LOUIS: I think there are a lot of reasons, one is what Tony (Bryk) often refers to as the "political economy of the academy." A lot of the work that fuels new learning in education comes from the academy and the kind of work that Schoenfeld and Tony and I; Jim Stigler and his colleague James Hiebert and others have argued for, involves taking an engineering-like perspective to big and challenging problems. The dominant research community that has fueled a lot of what we know today as an ethic of individual and uncoordinated work, where the value system has been all about rewarding individuals for bright insights and not so much about rewarding individuals, or groups of individuals, for not just coming up with valuable and provocative insights but also for driving them in practice so that they become useful and usable.

 The corporate sphere also fuels much of what we do. There's always been an ethic of competition rather than coordination where you could have coordinated but competitive development. For example, in the open resources world, I think people recognize that while part of the value is in the technical things we create, a huge part of the value is also in the services that surround these, that allow them to be then used in schools and other places. To complete the three-legged stool, practitioners who have huge reservoirs of valuable and insightful knowledge tend to lock that knowledge up in individual classrooms, with no mechanism to be shared. Therefore, the wisdom of practice is not aggregated, not publicly vetted, and it never escapes individual schools and classrooms. So, I think that the social norms of the major stakeholder communities that fuel this kind of work mitigate against the formation of something like a Networked Improvement Community.
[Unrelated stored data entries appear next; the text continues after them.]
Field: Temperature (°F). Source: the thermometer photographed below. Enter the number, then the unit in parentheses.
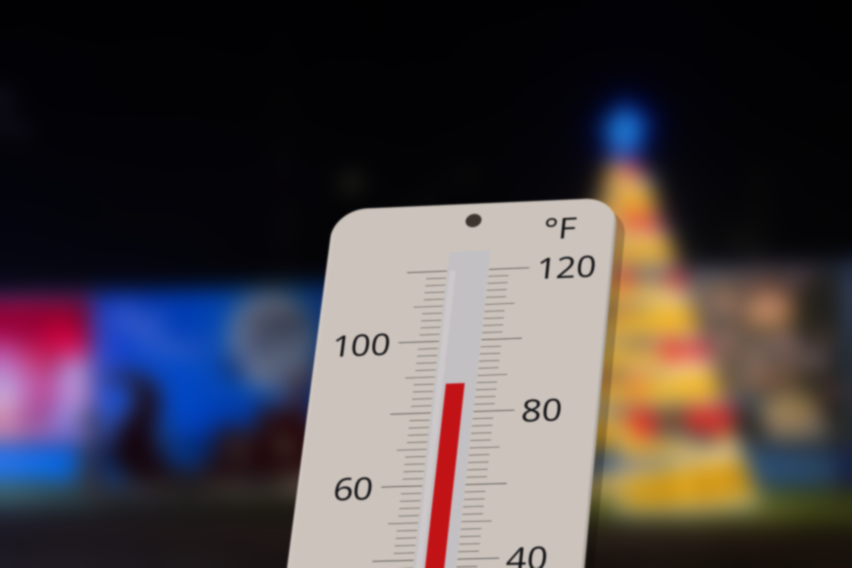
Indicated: 88 (°F)
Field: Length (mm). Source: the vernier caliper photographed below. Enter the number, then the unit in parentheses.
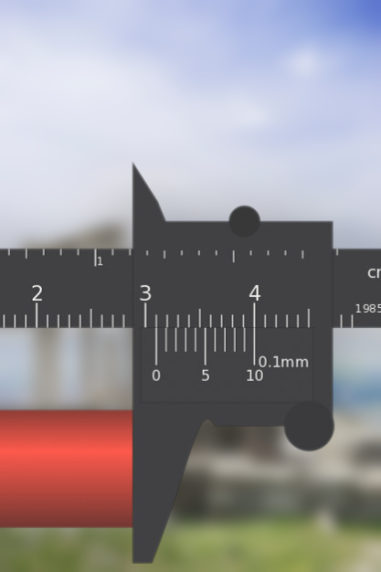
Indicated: 31.0 (mm)
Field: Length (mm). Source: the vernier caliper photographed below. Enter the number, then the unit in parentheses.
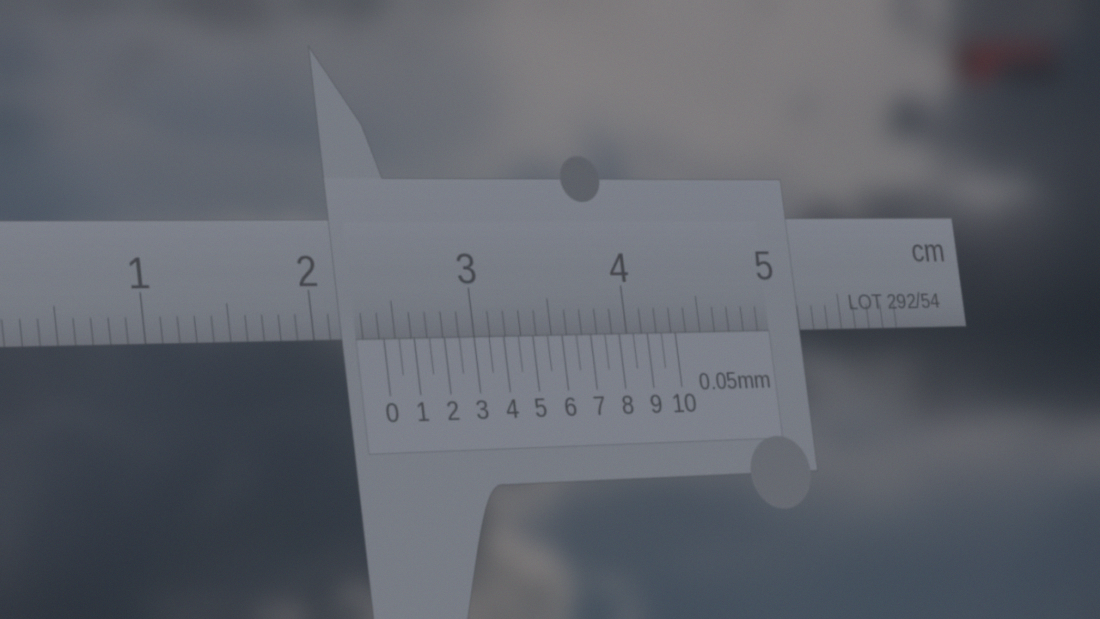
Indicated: 24.3 (mm)
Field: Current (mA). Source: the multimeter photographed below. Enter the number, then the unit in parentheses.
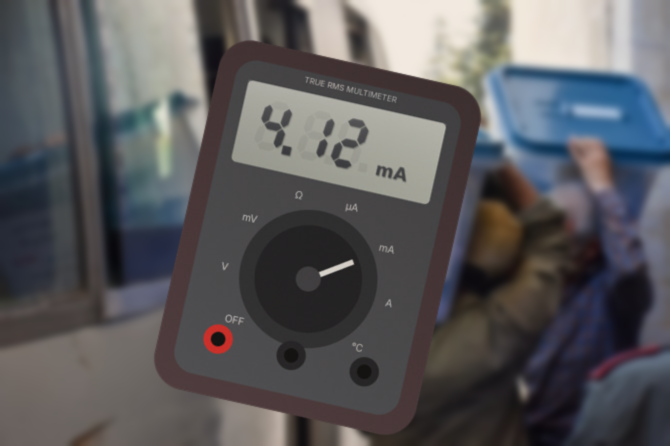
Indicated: 4.12 (mA)
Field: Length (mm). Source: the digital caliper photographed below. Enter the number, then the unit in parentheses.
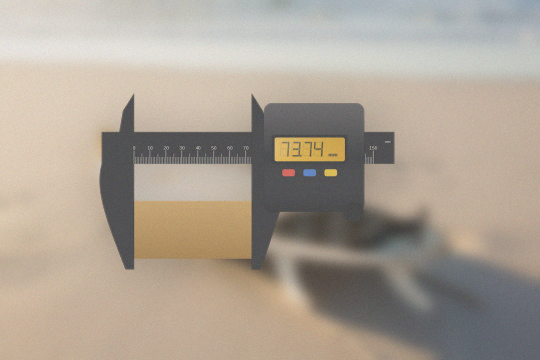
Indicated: 73.74 (mm)
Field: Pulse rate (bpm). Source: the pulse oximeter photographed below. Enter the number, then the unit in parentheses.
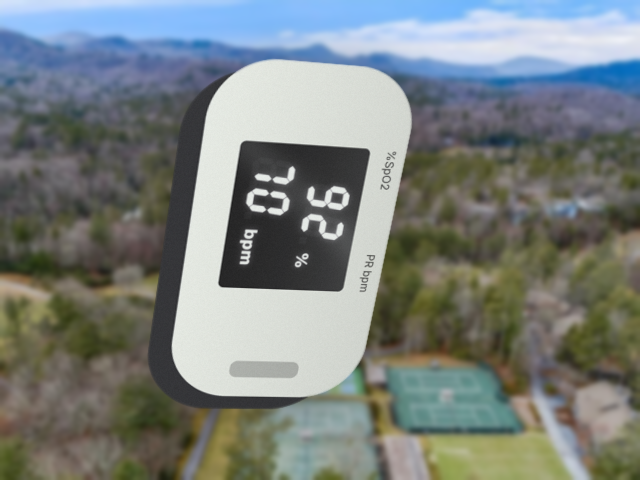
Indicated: 70 (bpm)
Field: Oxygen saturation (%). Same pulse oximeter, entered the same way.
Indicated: 92 (%)
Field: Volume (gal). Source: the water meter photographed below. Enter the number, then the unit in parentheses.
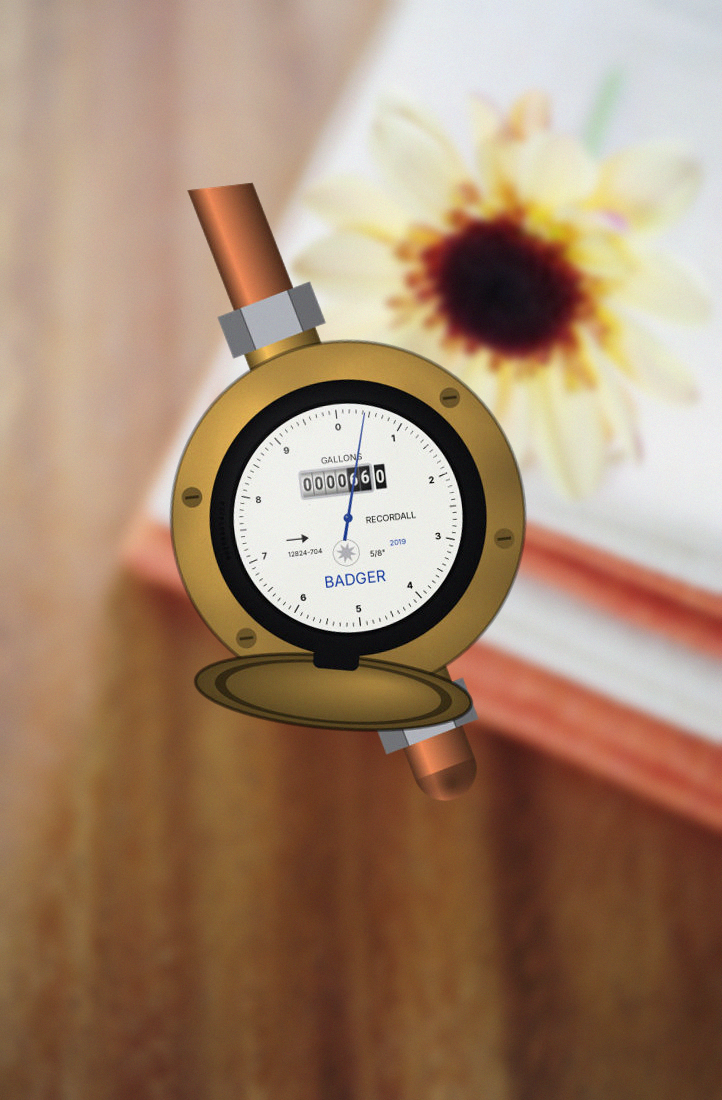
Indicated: 660.4 (gal)
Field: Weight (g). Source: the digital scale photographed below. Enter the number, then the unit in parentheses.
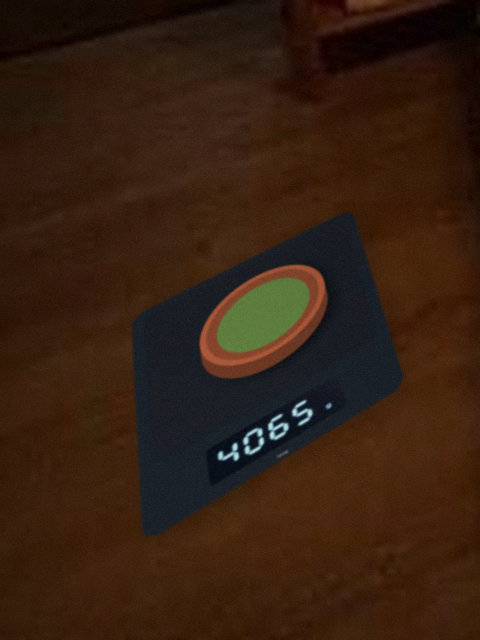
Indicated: 4065 (g)
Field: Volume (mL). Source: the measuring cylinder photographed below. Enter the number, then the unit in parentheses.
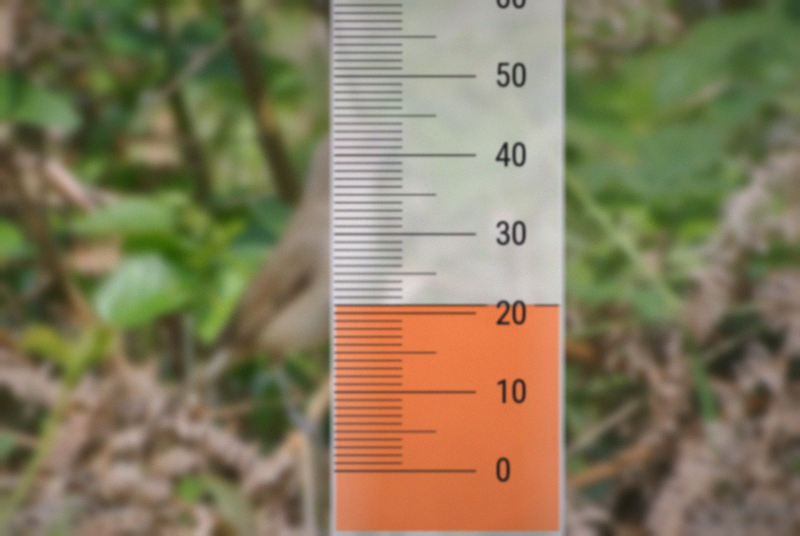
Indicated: 21 (mL)
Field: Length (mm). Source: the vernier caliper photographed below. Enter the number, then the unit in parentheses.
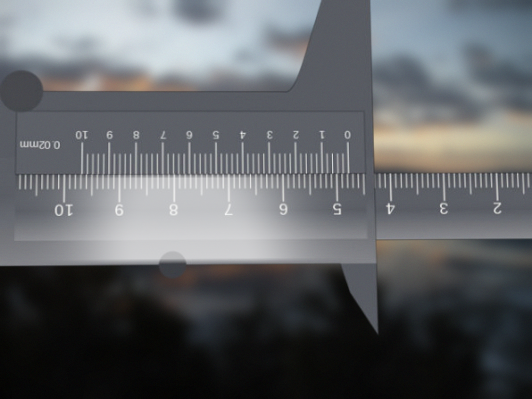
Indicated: 47.8 (mm)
Collaboration and coordination are perennial themes in discussions of organizational improvement. Business literature is chock-full of examples where failures to collaborate and failures to coordinate within and across organizations lead to inefficiencies and sub-optimal outcomes. While the need to improve collaboration and coordination is pervasive, it is perhaps nowhere more starkly needed than in the practice of education. Educational practice is legend for its silo-ed nature. It is long overdue that educational designers should pay attention to techniques and tools that can realign education work systems so that action is more coordinated. It is this need that lies at the heart of the work that Carnegie hopes to seed. We are encouraged that a focus on creating educational Networked Improvement Communities—and exploring the tools and routines that might enliven these—can lead to educational practice that has a better chance of making more rapid and significant progress on some of the high-leverage problems that face teaching and learning communities today.